Tall Pinus luzmariae trees with genes from P. herrerae

Christian Wehenkel; Samantha Del Rocío Mariscal-Lucero; M Socorro González-Elizondo; Víctor A Aguirre-Galindo; Matthias Fladung; Carlos A López-Sánchez

doi:10.7717/peerj.8648

Tall Pinus luzmariae trees with genes from P. herrerae

PeerJ. 2020 Feb 26:8:e8648. doi: 10.7717/peerj.8648. eCollection 2020.

Authors

Christian Wehenkel¹, Samantha Del Rocío Mariscal-Lucero^{1

2}, M Socorro González-Elizondo³, Víctor A Aguirre-Galindo¹, Matthias Fladung⁴, Carlos A López-Sánchez⁵

Affiliations

¹ Instituto de Silvicultura e Industria de la Madera, Universidad Juárez del Estado de Durango, Durango, Mexico.
² Instituto Tecnológico del Valle del Guadiana, Tecnológico Nacional de México, Durango, Mexico.
³ CIIDIR Durango, Instituto Politécnico Nacional, Durango, Mexico.
⁴ Thünen-Institute of Forest Genetics, Grosshansdorf, Germany.
⁵ Department of Organisms and Systems Biology, University of Oviedo, Polytechnic School of Mieres, Asturias, Spain.

Abstract

Context: Pinus herrerae and P. luzmariae are endemic to western Mexico, where they cover an area of more than 1 million hectares. Pinus herrerae is also cultivated in field trials in South Africa and South America, because of its considerable economic importance as a source of timber and resin. Seed quality, afforestation success and desirable traits may all be influenced by the presence of hybrid trees in seed stands.

Aims: We aimed to determine the degree of hybridization between P. herrerae and P. luzmariae in seed stands of each species located in the Sierra Madre Occidental, Durango, Mexico.

Methods: AFLP molecular markers from samples of 171 trees across five populations were analyzed with STRUCTURE and NewHybrids software to determine the degree of introgressive hybridization. The accuracy of STRUCTURE and NewHybrids in detecting hybrids was quantified using the software Hybridlab 1.0. Morphological analysis of 131 samples from two populations of P. herrerae and two populations of P. luzmariae was also conducted by Random Forest classification. The data were compared by Principal Coordinate Analysis (PCoA) in GenAlex 6.501.

Results: Hybridization between Pinus herrerae and P. luzmariae was observed in all seed stands under study and resulted in enhancement of desirable silvicultural traits in the latter species. In P. luzmariae, only about 16% molecularly detected hybrids correspond to those identified on a morphological basis. However, the morphology of P. herrerae is not consistent with the molecularly identified hybrids from one population and is only consistent with 3.3 of those from the other population.

Conclusions: This is the first report of hybrid vigour (heterosis) in Mexican pines.
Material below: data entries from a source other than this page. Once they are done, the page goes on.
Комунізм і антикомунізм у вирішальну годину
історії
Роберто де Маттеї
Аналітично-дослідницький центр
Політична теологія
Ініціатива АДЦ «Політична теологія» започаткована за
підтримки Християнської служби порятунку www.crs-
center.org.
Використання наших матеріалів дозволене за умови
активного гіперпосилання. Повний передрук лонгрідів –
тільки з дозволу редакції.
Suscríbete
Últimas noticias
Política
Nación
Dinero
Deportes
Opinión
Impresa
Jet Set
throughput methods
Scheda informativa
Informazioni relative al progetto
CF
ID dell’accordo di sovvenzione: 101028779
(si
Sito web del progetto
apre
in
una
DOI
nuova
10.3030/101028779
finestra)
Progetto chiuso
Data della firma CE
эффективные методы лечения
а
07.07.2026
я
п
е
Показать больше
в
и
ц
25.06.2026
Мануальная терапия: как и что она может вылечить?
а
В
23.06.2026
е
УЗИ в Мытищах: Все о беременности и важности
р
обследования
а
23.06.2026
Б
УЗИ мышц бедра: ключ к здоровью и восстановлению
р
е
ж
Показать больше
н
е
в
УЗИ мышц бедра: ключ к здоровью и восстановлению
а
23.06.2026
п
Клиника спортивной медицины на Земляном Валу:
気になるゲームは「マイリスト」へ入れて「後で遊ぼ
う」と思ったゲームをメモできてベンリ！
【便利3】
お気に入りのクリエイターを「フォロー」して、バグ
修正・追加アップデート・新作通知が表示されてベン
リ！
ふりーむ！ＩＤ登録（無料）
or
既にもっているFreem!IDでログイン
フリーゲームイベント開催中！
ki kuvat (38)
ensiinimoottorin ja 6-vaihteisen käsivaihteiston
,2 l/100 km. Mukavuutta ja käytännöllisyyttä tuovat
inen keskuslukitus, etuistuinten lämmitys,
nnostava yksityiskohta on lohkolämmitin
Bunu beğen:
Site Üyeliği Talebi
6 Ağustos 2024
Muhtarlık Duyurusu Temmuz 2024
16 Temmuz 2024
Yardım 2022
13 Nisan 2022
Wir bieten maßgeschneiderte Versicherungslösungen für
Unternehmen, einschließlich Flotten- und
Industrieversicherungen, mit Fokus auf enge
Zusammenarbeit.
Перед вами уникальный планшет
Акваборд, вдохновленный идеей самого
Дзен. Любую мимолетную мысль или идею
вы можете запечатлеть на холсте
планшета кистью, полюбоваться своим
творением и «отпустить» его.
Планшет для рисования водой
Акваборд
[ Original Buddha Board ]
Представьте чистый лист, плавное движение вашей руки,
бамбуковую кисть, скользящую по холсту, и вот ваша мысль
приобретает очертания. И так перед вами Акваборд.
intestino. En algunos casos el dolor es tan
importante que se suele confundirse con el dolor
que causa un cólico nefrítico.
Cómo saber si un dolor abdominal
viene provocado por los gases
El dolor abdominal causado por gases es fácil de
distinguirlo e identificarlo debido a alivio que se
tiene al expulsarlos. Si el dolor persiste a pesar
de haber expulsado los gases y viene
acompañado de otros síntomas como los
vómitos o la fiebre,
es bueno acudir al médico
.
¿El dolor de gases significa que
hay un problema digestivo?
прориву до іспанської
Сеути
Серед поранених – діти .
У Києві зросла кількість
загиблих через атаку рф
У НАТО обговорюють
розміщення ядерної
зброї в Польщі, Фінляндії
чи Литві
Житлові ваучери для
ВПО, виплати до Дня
Information about hybridization and introgression is essential for developing effective future breeding programs, successful establishment of plantations and management of natural forest stands. Understanding how natural hybridization may influence the evolution and adaptation of pines to climate change is a cornerstone to sustainable forest management including adaptive silviculture.

Keywords: AFLP; Adaptive silviculture; Australes; Interspecific hybrids; Monitoring; NewHybrids; Random Forest; STRUCTURE; Tree breeding; Tree species.

Grants and funding

This work was supported by CONAFOR, Mexico. The funders had no role in study design, data collection and analysis, decision to publish, or preparation of the manuscript.